**Written exercise**
Begin at the line that contains "family: Asteraceae" and stop after the line that contains "genus: Polystichum". Return only those lines as a JSON list of strings, one string per line, with any blank lines left out.

Raw records:
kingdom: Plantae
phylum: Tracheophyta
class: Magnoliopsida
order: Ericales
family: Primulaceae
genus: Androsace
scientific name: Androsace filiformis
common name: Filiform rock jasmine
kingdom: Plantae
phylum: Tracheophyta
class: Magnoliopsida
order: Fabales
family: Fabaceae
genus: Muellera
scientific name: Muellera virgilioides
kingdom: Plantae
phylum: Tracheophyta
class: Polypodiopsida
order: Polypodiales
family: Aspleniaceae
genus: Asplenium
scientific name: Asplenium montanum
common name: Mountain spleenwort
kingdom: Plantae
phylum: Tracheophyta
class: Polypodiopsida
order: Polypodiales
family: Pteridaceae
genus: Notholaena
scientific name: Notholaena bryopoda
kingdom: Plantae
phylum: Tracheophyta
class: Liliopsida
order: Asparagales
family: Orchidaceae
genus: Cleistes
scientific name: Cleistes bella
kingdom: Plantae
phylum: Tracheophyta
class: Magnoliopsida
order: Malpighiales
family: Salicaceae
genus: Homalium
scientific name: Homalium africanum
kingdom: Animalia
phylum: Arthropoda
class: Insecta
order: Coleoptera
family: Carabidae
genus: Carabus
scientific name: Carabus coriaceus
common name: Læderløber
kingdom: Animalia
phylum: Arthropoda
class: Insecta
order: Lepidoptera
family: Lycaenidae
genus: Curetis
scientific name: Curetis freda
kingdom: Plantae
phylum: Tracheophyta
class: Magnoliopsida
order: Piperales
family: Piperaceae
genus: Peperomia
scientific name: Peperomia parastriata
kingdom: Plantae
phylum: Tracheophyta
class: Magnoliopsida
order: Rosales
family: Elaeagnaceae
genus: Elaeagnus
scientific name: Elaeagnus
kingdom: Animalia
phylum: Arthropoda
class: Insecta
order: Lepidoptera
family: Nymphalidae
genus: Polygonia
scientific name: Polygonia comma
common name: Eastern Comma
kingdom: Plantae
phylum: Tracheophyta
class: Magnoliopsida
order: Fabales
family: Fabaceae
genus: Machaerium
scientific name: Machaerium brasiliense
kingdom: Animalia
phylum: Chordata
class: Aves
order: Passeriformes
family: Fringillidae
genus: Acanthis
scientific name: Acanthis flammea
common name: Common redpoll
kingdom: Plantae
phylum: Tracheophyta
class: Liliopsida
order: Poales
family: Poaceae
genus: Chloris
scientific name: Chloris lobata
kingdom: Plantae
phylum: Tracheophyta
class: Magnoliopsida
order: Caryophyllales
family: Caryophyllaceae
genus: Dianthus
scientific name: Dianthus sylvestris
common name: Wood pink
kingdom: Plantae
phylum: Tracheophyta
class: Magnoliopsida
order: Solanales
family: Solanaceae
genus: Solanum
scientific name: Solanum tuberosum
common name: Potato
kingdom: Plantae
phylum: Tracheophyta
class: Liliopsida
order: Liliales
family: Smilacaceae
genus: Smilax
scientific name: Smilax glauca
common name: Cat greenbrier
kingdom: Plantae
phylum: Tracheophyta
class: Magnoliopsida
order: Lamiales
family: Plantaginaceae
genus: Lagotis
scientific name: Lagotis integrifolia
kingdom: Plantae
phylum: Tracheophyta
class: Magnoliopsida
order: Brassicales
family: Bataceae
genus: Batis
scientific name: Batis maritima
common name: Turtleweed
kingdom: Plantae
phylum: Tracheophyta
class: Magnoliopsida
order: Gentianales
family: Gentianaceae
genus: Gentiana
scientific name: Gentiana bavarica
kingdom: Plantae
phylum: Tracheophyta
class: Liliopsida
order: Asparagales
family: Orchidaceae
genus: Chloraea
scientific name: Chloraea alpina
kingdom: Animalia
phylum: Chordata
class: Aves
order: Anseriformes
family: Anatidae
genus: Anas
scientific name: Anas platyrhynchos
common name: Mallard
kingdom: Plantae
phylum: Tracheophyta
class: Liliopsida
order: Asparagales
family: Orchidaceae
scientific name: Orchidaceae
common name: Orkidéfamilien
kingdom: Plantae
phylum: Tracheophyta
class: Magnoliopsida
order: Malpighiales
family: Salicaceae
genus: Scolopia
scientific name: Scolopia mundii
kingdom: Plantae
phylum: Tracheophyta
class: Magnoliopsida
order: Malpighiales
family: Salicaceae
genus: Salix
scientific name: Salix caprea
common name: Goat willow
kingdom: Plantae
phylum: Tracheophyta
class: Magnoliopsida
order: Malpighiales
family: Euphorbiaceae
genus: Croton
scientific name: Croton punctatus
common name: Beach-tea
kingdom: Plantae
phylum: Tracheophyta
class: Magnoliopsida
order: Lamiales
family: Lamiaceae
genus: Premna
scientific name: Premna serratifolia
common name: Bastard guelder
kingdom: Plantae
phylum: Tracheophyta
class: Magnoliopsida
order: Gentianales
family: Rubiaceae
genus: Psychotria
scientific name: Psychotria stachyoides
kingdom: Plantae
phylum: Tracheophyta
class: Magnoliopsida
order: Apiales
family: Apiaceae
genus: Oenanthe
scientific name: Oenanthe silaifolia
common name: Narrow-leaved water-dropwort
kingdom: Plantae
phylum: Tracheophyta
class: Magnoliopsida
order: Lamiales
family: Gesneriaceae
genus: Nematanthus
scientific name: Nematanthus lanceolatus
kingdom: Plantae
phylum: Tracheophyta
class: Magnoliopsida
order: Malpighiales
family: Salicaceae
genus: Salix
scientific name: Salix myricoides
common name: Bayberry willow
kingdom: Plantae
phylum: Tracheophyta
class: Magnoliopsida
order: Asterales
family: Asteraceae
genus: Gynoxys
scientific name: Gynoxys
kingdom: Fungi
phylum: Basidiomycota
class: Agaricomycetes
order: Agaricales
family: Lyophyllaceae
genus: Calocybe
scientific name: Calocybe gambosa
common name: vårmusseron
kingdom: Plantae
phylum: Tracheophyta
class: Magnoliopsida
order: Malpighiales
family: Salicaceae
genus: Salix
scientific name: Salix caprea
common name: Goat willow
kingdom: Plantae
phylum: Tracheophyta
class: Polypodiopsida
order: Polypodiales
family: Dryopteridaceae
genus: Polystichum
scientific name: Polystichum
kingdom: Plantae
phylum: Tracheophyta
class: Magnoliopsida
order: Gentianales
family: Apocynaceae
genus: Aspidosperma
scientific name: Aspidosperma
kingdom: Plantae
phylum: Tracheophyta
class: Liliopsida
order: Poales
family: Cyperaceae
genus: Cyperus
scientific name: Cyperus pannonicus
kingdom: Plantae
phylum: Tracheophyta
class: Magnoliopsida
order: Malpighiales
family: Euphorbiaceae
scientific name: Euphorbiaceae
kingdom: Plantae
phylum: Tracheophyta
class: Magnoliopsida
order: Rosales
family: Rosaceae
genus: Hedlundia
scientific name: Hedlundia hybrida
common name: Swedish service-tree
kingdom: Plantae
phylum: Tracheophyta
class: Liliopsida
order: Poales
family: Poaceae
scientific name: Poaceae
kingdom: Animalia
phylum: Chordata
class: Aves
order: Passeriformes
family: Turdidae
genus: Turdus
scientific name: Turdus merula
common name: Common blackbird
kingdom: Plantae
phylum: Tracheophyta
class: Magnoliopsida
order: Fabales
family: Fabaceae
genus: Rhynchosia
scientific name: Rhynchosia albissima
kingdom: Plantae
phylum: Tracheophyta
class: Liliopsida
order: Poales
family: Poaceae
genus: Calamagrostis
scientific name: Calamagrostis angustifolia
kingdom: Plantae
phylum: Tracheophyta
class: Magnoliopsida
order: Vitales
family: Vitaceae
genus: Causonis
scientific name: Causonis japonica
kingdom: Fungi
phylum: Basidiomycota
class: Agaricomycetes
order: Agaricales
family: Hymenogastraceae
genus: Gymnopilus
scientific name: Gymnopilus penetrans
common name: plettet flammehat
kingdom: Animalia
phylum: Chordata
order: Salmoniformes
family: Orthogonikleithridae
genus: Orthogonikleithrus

**Result for this task**
[
  "family: Asteraceae",
  "genus: Gynoxys",
  "scientific name: Gynoxys",
  "kingdom: Fungi",
  "phylum: Basidiomycota",
  "class: Agaricomycetes",
  "order: Agaricales",
  "family: Lyophyllaceae",
  "genus: Calocybe",
  "scientific name: Calocybe gambosa",
  "common name: vårmusseron",
  "kingdom: Plantae",
  "phylum: Tracheophyta",
  "class: Magnoliopsida",
  "order: Malpighiales",
  "family: Salicaceae",
  "genus: Salix",
  "scientific name: Salix caprea",
  "common name: Goat willow",
  "kingdom: Plantae",
  "phylum: Tracheophyta",
  "class: Polypodiopsida",
  "order: Polypodiales",
  "family: Dryopteridaceae",
  "genus: Polystichum"
]